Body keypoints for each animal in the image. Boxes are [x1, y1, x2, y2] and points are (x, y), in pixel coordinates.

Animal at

==

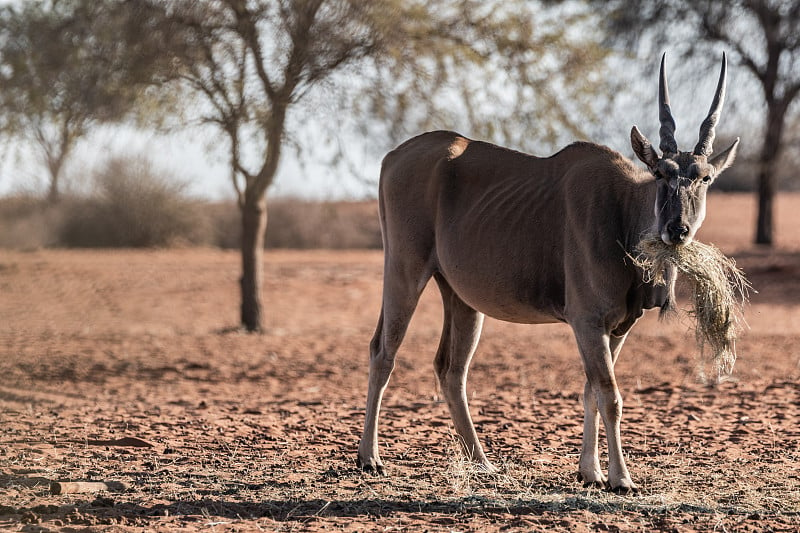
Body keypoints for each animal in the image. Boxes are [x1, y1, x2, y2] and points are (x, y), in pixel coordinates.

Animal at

==

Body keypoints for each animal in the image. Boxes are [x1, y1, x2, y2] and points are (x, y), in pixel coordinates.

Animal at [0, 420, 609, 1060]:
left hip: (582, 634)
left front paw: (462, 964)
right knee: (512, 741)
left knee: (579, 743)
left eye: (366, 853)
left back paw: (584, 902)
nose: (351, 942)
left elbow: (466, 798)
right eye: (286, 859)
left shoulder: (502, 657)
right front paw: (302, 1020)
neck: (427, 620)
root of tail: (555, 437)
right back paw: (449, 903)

• Exercise description
In the listing above, locate the line containing "right eye: (286, 859)" and the line containing "right back paw: (449, 903)". Extract those two lines and every line between them, exactly as written, and only those.

• Finished task
right eye: (286, 859)
left shoulder: (502, 657)
right front paw: (302, 1020)
neck: (427, 620)
root of tail: (555, 437)
right back paw: (449, 903)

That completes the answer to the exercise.